Sunday, June 14, 2015

Is the Nestle episode as flash in the pan or are we a nation of crooks?

Indian regulators’ findings that samples of Nestlé SA Maggi instant noodles contained impermissibly high levels of lead stunned middle-class consumers this month. But long before India yanked the product off store shelves, U.S. food-safety inspectors had deemed hundreds of made-in-India snacks unfit for sale in America.
Data on the website of the U.S. Food and Drug Administration show that it rejected more snack imports from India than from any other country in the first five months of 2015. In fact, more than half of all the snack products that were tested and then blocked from sale in the U.S. this year were from India. Indian products led the world in snack rejects last year as well.
Mexico, a much larger trading partner of the U.S., was second in terms of rejections this year, followed by South Korea. China — whose exports to the U.S. are worth ten times as much as India’s — was a distant eighth.
And it’s not just snack foods. The U.S. FDA has rejected all sorts of imports from India, including everything from cosmetics to drugs to ceramics.
So why did the Indian snacks fail the U.S. FDA tests?
The reasons vary from problems in packaging and labeling to alleged contamination. The FDA website says Indian products have been found to contain high levels of pesticides, mold and the bacteria salmonella.
In one colorful description this February of a product from the western state of Gujarat, which the FDA identified only as “snack foods not elsewhere mentioned,” it said it blocked the import as it “appears to consist in whole or in part of a filthy, putrid, or decomposed substance or be otherwise unfit for food.”
While India’s national food-safety watchdog doesn’t monitor exports, it has been rushing to test everything from soups to pastas to instant noodles sold domestically in the wake of the Nestlé findings.
Sales of Nestlé’s Maggi noodles were officially blocked across the country last Friday, after the Food Safety and Standards Authority said it found them “unsafe and hazardous for human consumption.”  Nestlé on Thursday challenged the ban in court and said its own tests hadn’t detected elevated levels of lead, as authorities alleged.
Heightened concern over the safety of processed food in India has pushed the Indian authorities into a testing frenzy. But its chief says he doesn’t have the manpower or facilities to check the millions of packaged products that fill the kitchen cabinets in the world’s second-most populous nation.
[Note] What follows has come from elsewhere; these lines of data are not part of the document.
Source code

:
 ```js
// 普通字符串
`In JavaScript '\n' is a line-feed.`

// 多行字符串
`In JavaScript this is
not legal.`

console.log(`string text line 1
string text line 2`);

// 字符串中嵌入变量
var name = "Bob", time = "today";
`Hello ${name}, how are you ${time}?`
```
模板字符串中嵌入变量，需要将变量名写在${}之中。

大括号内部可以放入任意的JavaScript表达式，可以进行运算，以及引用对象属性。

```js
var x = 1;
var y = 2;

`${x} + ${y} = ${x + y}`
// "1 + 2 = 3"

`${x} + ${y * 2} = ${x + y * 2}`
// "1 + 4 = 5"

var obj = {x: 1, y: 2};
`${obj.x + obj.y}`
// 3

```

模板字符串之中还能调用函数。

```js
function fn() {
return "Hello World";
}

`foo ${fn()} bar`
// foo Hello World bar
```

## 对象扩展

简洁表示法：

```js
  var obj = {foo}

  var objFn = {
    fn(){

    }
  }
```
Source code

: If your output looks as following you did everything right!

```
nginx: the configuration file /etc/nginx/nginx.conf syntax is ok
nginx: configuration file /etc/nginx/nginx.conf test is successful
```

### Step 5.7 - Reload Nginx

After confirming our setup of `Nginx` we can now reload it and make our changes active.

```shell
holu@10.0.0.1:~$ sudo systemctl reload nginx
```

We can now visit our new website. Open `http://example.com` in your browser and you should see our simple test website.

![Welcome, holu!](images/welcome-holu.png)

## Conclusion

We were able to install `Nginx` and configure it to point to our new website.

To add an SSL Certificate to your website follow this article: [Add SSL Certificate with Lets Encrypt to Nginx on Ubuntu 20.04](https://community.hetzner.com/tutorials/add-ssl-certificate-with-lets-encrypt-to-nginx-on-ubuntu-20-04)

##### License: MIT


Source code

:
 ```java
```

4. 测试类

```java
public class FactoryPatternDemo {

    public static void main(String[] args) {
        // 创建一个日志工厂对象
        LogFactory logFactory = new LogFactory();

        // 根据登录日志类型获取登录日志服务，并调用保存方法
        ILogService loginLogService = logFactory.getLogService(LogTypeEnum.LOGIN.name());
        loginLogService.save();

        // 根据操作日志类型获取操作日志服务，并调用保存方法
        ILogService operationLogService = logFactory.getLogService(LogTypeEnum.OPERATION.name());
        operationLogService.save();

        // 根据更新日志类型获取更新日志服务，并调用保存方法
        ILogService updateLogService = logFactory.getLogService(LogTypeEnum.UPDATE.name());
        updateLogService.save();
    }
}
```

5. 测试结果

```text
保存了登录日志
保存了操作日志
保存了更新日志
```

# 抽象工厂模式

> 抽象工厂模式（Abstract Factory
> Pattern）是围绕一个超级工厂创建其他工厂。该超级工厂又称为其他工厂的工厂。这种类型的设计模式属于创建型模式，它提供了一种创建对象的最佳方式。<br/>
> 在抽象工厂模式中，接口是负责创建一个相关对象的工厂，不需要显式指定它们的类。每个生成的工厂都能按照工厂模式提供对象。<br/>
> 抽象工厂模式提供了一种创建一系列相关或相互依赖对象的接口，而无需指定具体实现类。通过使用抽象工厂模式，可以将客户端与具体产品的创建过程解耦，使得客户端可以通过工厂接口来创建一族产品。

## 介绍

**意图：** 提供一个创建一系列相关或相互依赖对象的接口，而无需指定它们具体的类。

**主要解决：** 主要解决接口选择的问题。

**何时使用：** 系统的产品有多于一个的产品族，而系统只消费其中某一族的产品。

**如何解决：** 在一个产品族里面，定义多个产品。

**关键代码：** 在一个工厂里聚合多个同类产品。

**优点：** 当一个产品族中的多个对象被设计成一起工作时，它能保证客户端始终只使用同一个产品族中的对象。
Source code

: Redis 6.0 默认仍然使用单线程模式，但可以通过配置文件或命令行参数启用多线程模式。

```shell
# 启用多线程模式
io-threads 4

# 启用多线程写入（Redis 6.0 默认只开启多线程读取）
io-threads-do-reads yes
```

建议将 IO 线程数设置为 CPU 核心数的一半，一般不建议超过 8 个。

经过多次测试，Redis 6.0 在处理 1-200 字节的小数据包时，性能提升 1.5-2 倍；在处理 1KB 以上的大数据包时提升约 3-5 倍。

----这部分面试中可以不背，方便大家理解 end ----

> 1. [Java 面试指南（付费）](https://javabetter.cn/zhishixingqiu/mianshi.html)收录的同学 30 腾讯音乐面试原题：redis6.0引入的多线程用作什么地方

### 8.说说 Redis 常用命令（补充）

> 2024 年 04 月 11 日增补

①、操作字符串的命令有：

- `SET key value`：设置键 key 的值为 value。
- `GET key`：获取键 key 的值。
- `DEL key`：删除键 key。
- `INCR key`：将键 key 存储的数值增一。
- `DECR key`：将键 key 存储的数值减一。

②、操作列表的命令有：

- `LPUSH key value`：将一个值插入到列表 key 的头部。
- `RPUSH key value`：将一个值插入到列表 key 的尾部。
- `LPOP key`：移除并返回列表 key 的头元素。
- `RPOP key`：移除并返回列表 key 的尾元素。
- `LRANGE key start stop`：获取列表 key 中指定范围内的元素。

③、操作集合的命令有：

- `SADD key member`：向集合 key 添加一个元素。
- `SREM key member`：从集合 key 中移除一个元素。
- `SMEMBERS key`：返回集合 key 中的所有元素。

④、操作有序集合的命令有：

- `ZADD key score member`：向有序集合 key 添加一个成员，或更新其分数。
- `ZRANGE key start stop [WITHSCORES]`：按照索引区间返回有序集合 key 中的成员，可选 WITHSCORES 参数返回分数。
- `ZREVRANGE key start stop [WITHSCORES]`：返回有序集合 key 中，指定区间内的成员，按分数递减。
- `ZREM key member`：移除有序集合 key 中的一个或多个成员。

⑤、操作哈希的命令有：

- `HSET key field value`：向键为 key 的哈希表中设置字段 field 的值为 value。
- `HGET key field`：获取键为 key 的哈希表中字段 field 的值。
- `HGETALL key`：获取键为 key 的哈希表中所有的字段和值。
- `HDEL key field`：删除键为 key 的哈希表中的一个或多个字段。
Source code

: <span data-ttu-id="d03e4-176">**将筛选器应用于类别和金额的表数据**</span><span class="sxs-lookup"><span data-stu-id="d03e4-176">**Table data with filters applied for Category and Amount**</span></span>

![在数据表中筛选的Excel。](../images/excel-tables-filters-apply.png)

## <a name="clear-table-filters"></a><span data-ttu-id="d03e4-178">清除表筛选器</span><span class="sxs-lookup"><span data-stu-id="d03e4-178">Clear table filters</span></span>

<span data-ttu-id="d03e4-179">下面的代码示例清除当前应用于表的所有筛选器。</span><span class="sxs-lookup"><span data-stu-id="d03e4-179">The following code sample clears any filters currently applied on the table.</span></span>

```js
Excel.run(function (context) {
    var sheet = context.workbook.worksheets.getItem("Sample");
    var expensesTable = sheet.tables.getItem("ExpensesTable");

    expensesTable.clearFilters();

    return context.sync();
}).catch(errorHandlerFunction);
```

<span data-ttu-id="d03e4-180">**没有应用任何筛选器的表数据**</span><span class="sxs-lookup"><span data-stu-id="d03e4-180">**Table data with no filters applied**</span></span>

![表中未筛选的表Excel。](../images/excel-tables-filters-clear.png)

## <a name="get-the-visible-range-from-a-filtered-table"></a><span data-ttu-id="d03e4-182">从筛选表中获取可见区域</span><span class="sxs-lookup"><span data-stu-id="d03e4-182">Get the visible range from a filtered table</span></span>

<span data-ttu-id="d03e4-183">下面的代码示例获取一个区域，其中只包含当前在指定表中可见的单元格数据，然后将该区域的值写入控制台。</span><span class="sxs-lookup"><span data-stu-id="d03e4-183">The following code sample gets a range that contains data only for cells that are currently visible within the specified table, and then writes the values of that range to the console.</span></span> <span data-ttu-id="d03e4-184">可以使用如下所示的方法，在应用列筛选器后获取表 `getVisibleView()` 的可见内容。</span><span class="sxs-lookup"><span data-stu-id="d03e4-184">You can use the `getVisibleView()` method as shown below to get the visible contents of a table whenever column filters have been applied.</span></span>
“Food-safety is a very sensitive thing in developed countries,” so countries like the U.S. have better food-safety infrastructure, said Yudhvir Singh Malik, the chief executive of the authority.  “A lot of that sense is still to come in developing countries.”
Most Indian snacks rejected by the FDA this year were from the Nagpur-based food company Haldiram’s. Among the rejected Haldiram’s products were some sugar candies and salty Indian snack mixes. The FDA said on its website that it rejected the Haldiram’s products because it found pesticides in them.
A.K. Tyagi, a senior-vice president at Haldiram’s, said its food “is 100% safe and complies with the law of the land.” Discrepancies, he said, arise because food-safety standards differ in India and the U.S. “A pesticide that is permitted in India may not be allowed there. And even if it is, they may not allow it in the same concentration as it is here,” he said.
Indian baked snacks also had troubles getting into the States. Out of 217 imported baked products rejected by the U.S. FDA so far this year, more than half were made in India. One of them was a biscuit pack manufactured by India’s largest biscuit-maker, Britannia Industries Ltd.
On its website, the FDA said the packaging of the product didn’t list all ingredients and failed provide consumers adequate nutrition information. Britannia, in response, said it didn’t authorize the shipment.
“Britannia exports to the U.S. only out of U.S. FDA registered factories in India and meets product/labeling standards,” the company said in an email. “These may be instances of shipments made by independent exporters based out of India.”